While lifespans and other indicators of advances in the developing world improve, death rates in childbirth are actually rising. In the last century, this scourge killed more than tuberculosis, suicide, traffic accidents and AIDS combined and, incredibly, even more than the number of people killed in both world wars.
By the time it takes you to read this, another mother will have died, blood-splattered or convulsed, a victim of high blood pressure or infection. Perhaps she had a mangled womb with a child wedged inside. She likely left other children.
Thousands lucky enough to live will acquire a fistula, where a torn birth canal leaves them incontinent. Like lepers, they’ll be thrown out of their families and villages. It’s all hardly dinner conversation. And we’re removed from it. Just six in 100,000 Canadian women don’t survive childbirth now. Three generations ago, that rate was more than 10 times higher, which demonstrates even those of us in the world who are advantaged have had to learn.
It’s perplexing that the federal government has drastically chopped foreign aid in recent years. Even as it now contemplates increasing its contribution levels, it likely won’t reach the G-20 target of 0.7 per cent of gross domestic product.
Still, more than money, we need to send qualified midwives and obstetricians to work in the developing world, just as we send peacekeepers.
For instance, Jean Chamberlain, a McMaster University obstetrician, is now pioneering maternal training in Yemen, where a staggering one in nine women dies during childbirth.
As it is, Chamberlain, a St. Thomas native, is a Canadian anomaly. She works among the poor because private supporters fund her work. How many more obstetricians would go abroad if their home-office needs would be maintained with programs and sponsorships?
Aid through universities is one consideration. And yet medical students from UWO are left to their own financial devices when pursuing field work in the developing world. A group from McMaster recently held its third annual Day of International Women’s Health to enlighten students on the plight of women in places such as Afghanistan. How much help did McMaster give organizers? Two per cent of the day’s costs.
Why doesn’t Canada, a country recognized for its humanitarian spirit, have a centre devoted to international women’s issues, similar to ones at the London School of Hygiene and Tropical Medicine or Johns Hopkins University? Support organizations and networks such as these are needed to assist other Canadian professionals who want to go abroad to offer their own non-medical skills. Then those with this vision of aid will have the tools enabling them to contribute.
Is there a link between this and global tensions that led to Sept. 11? Consider the terribly unequal distribution of wealth on this planet.

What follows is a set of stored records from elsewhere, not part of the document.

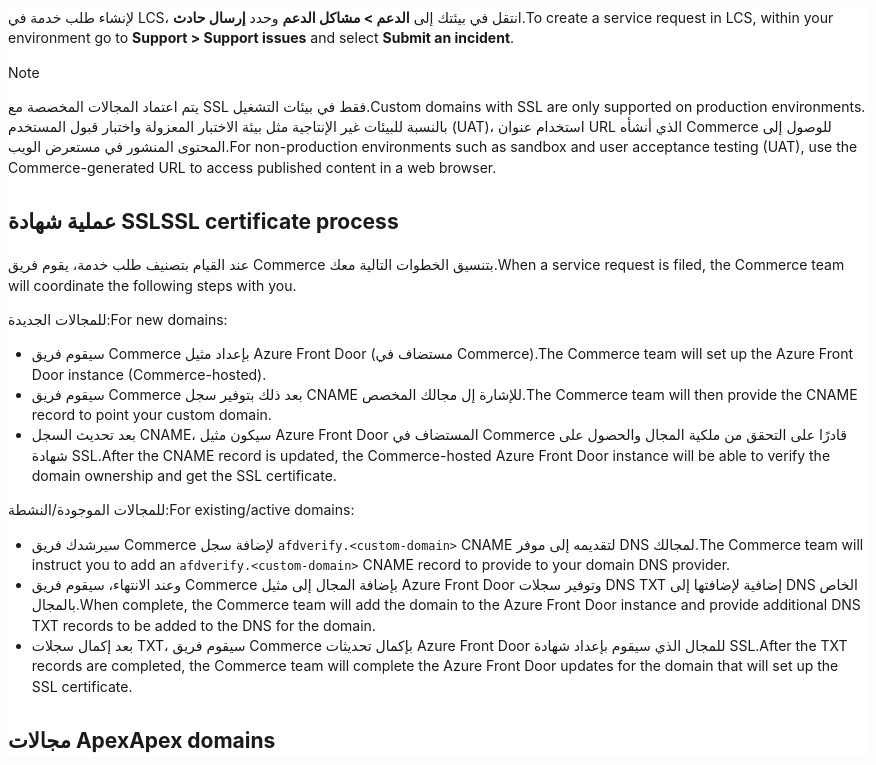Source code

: <span data-ttu-id="7dd06-173">لإنشاء طلب خدمة في LCS، انتقل في بيئتك إلى **الدعم \> مشاكل الدعم** وحدد **إرسال حادث**.</span><span class="sxs-lookup"><span data-stu-id="7dd06-173">To create a service request in LCS, within your environment go to **Support \> Support issues** and select **Submit an incident**.</span></span>

> [!NOTE]
> <span data-ttu-id="7dd06-174">يتم اعتماد المجالات المخصصة مع SSL فقط في بيئات التشغيل.</span><span class="sxs-lookup"><span data-stu-id="7dd06-174">Custom domains with SSL are only supported on production environments.</span></span> <span data-ttu-id="7dd06-175">بالنسبة للبيئات غير الإنتاجية مثل بيئة الاختبار المعزولة واختبار قبول المستخدم (UAT)، استخدام عنوان URL الذي أنشأه Commerce للوصول إلى المحتوى المنشور في مستعرض الويب.</span><span class="sxs-lookup"><span data-stu-id="7dd06-175">For non-production environments such as sandbox and user acceptance testing (UAT), use the Commerce-generated URL to access published content in a web browser.</span></span>

## <a name="ssl-certificate-process"></a><span data-ttu-id="7dd06-176">عملية شهادة SSL</span><span class="sxs-lookup"><span data-stu-id="7dd06-176">SSL certificate process</span></span>

<span data-ttu-id="7dd06-177">عند القيام بتصنيف طلب خدمة، يقوم فريق Commerce بتنسيق الخطوات التالية معك.</span><span class="sxs-lookup"><span data-stu-id="7dd06-177">When a service request is filed, the Commerce team will coordinate the following steps with you.</span></span>

<span data-ttu-id="7dd06-178">للمجالات الجديدة:</span><span class="sxs-lookup"><span data-stu-id="7dd06-178">For new domains:</span></span>
- <span data-ttu-id="7dd06-179">سيقوم فريق Commerce بإعداد مثيل Azure Front Door (مستضاف في Commerce).</span><span class="sxs-lookup"><span data-stu-id="7dd06-179">The Commerce team will set up the Azure Front Door instance (Commerce-hosted).</span></span>
- <span data-ttu-id="7dd06-180">سيقوم فريق Commerce بعد ذلك بتوفير سجل CNAME للإشارة إل مجالك المخصص.</span><span class="sxs-lookup"><span data-stu-id="7dd06-180">The Commerce team will then provide the CNAME record to point your custom domain.</span></span>
- <span data-ttu-id="7dd06-181">بعد تحديث السجل CNAME، سيكون مثيل Azure Front Door المستضاف في Commerce قادرًا على التحقق من ملكية المجال والحصول على شهادة SSL.</span><span class="sxs-lookup"><span data-stu-id="7dd06-181">After the CNAME record is updated, the Commerce-hosted Azure Front Door instance will be able to verify the domain ownership and get the SSL certificate.</span></span>

<span data-ttu-id="7dd06-182">للمجالات الموجودة/النشطة:</span><span class="sxs-lookup"><span data-stu-id="7dd06-182">For existing/active domains:</span></span>
- <span data-ttu-id="7dd06-183">سيرشدك فريق Commerce لإضافة سجل `afdverify.<custom-domain>` CNAME لتقديمه إلى موفر DNS لمجالك.</span><span class="sxs-lookup"><span data-stu-id="7dd06-183">The Commerce team will instruct you to add an `afdverify.<custom-domain>` CNAME record to provide to your domain DNS provider.</span></span>
- <span data-ttu-id="7dd06-184">وعند الانتهاء، سيقوم فريق Commerce بإضافة المجال إلى مثيل Azure Front Door وتوفير سجلات DNS TXT إضافية لإضافتها إلى DNS الخاص بالمجال.</span><span class="sxs-lookup"><span data-stu-id="7dd06-184">When complete, the Commerce team will add the domain to the Azure Front Door instance and provide additional DNS TXT records to be added to the DNS for the domain.</span></span>
- <span data-ttu-id="7dd06-185">بعد إكمال سجلات TXT، سيقوم فريق Commerce بإكمال تحديثات Azure Front Door للمجال الذي سيقوم بإعداد شهادة SSL.</span><span class="sxs-lookup"><span data-stu-id="7dd06-185">After the TXT records are completed, the Commerce team will complete the Azure Front Door updates for the domain that will set up the SSL certificate.</span></span>

## <a name="apex-domains"></a><span data-ttu-id="7dd06-186">مجالات Apex</span><span class="sxs-lookup"><span data-stu-id="7dd06-186">Apex domains</span></span>
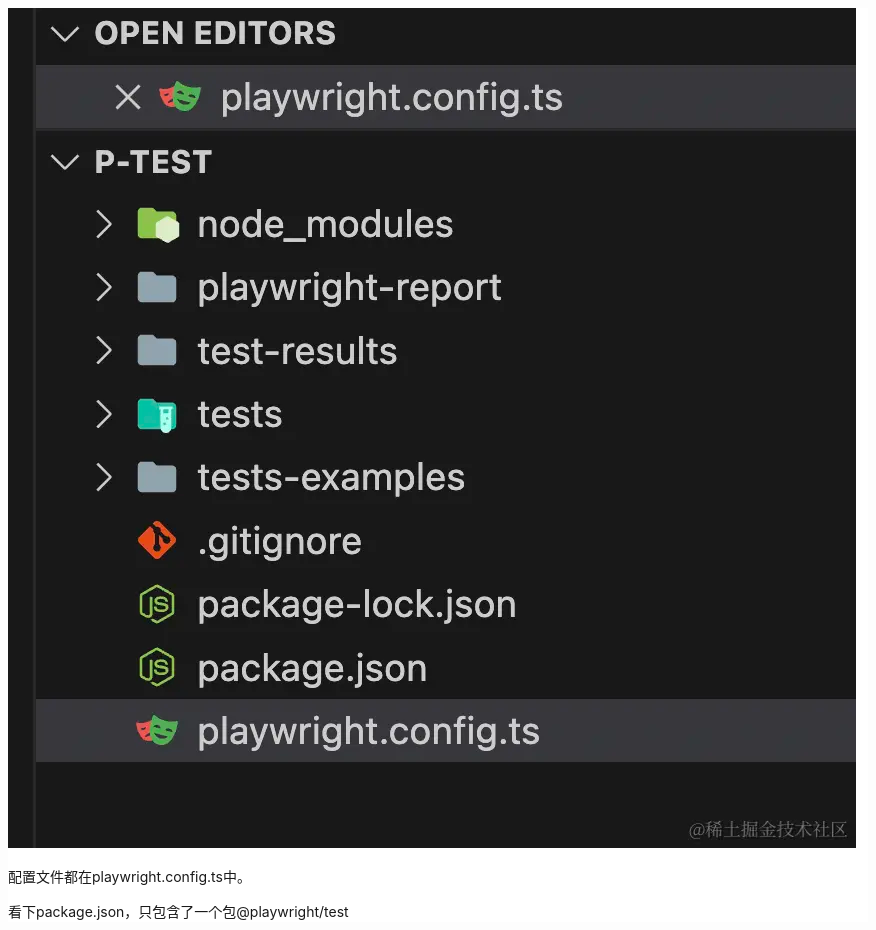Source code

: ![img_4.png](image%2Fimg_4.png)

配置文件都在playwright.config.ts中。

看下package.json，只包含了一个包@playwright/test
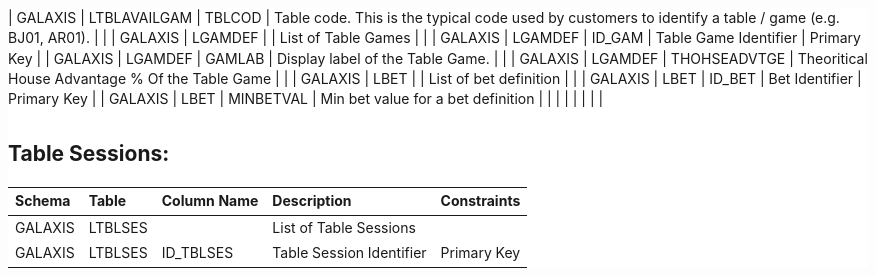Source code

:| GALAXIS                                   | LTBLAVAILGAM                                                     | TBLCOD                                  | Table code. This is the typical code used by customers to identify a table / game (e.g. BJ01, AR01).                                                                                                                                 |                                                       |
| GALAXIS                                   | LGAMDEF                                                          |                                    | List of Table Games                                                                                                                                                                                                                  |                                                       |
| GALAXIS                                   | LGAMDEF                                                          | ID_GAM                                  | Table Game Identifier                                                                                                                                                                                                                | Primary Key                                                |
| GALAXIS                                   | LGAMDEF                                                          | GAMLAB                                  | Display label of the Table Game.                                                                                                                                                                                                     |                                                       |
| GALAXIS                                   | LGAMDEF                                                          | THOHSEADVTGE                            | Theoritical House Advantage % Of the Table Game                                                                                                                                                                                      |                                                       |
| GALAXIS                                   | LBET                                                             |                                    | List of bet definition                                                                                                                                                                                                               |                                                       |
| GALAXIS                                   | LBET                                                             | ID_BET                                  | Bet Identifier                                                                                                                                                                                                                       | Primary Key                                                |
| GALAXIS                                   | LBET                                                             | MINBETVAL                               | Min bet value for a bet definition                                                                                                                                                                                                   |                                                       |
|                                      |                                                             |                                    |                                                                                                                                                                                                                                 |                                                       |

## Table Sessions:
| Schema                                    | Table                                                            | Column Name                             | Description                                                                                                                                                                                                                          | Constraints                                                |
|:------------------------------------------|:-----------------------------------------------------------------|:----------------------------------------|:-------------------------------------------------------------------------------------------------------------------------------------------------------------------------------------------------------------------------------------|:-----------------------------------------------------------|
| GALAXIS                                   | LTBLSES                                                          |                                    | List of Table Sessions                                                                                                                                                                                                               |                                                       |
| GALAXIS                                   | LTBLSES                                                          | ID_TBLSES                               | Table Session Identifier                                                                                                                                                                                                             | Primary Key                                                |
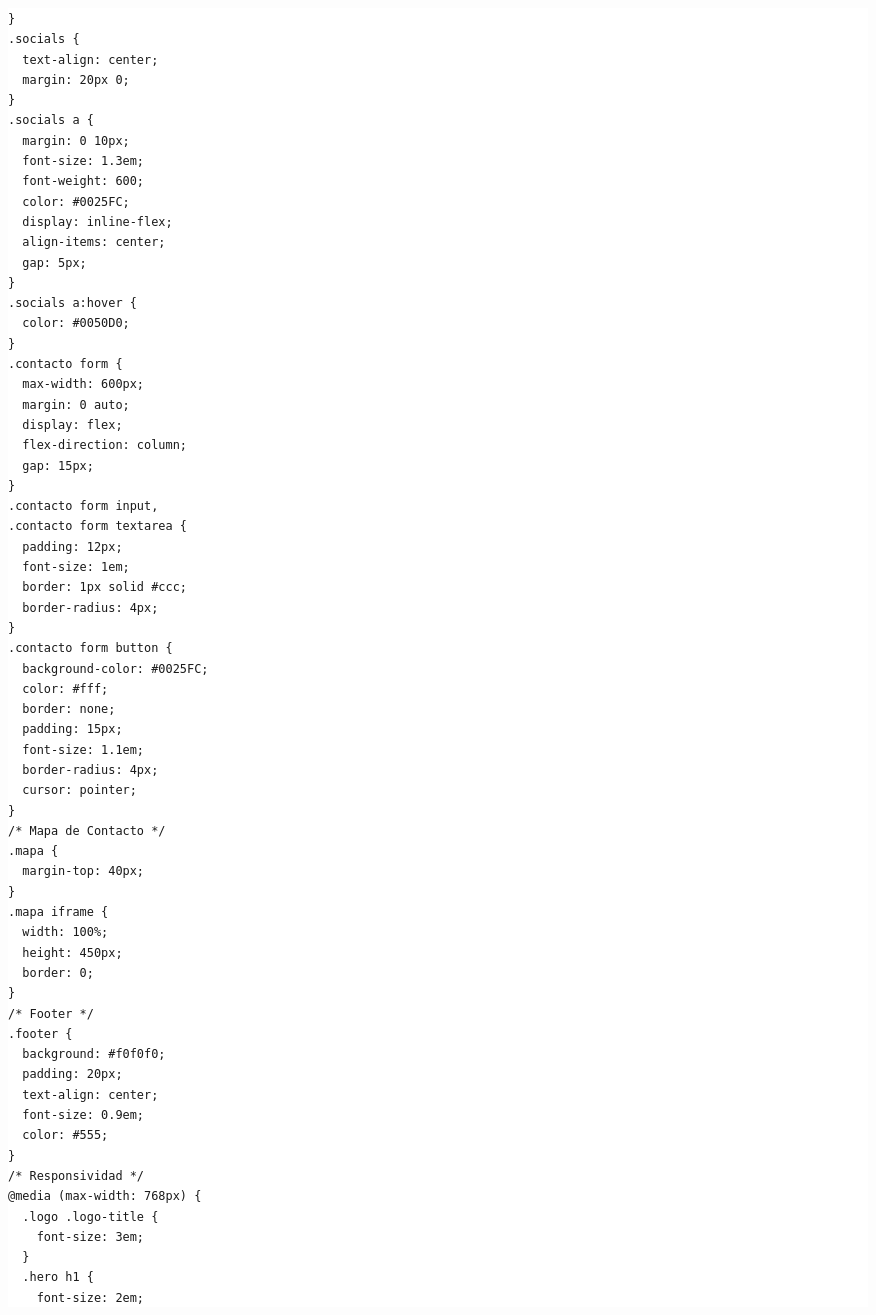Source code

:     }
    .socials {
      text-align: center;
      margin: 20px 0;
    }
    .socials a {
      margin: 0 10px;
      font-size: 1.3em;
      font-weight: 600;
      color: #0025FC;
      display: inline-flex;
      align-items: center;
      gap: 5px;
    }
    .socials a:hover {
      color: #0050D0;
    }
    .contacto form {
      max-width: 600px;
      margin: 0 auto;
      display: flex;
      flex-direction: column;
      gap: 15px;
    }
    .contacto form input,
    .contacto form textarea {
      padding: 12px;
      font-size: 1em;
      border: 1px solid #ccc;
      border-radius: 4px;
    }
    .contacto form button {
      background-color: #0025FC;
      color: #fff;
      border: none;
      padding: 15px;
      font-size: 1.1em;
      border-radius: 4px;
      cursor: pointer;
    }
    /* Mapa de Contacto */
    .mapa {
      margin-top: 40px;
    }
    .mapa iframe {
      width: 100%;
      height: 450px;
      border: 0;
    }
    /* Footer */
    .footer {
      background: #f0f0f0;
      padding: 20px;
      text-align: center;
      font-size: 0.9em;
      color: #555;
    }
    /* Responsividad */
    @media (max-width: 768px) {
      .logo .logo-title {
        font-size: 3em;
      }
      .hero h1 {
        font-size: 2em;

Almost 90 per cent of Earth’s 6.1 billion humans live in the developing world, yet the rich minority offer less attention than what we give our pets and toys.
We live in creative times. We can put a robotic capsule on Mars, market 600 million Cokes around the planet every day and clone sheep. In a rich stupor, many of us also live more comfortably than history’s kings and queens. Now the world is getting smaller and we’re facing a paradigm shift. And we’re being awakened.
That’s the silver lining in the cloud of Sept. 11. Violence is evil, but so is indifference to suffering. Now a bloody tide has lapped onto our shore. We can shake our fists in fear and run to the mall. Or we can open our imaginations and help clean things up.
In the end, our response will bring light or darkness to our own future, as much as it will to those in impoverished parts of world. And that is sobering.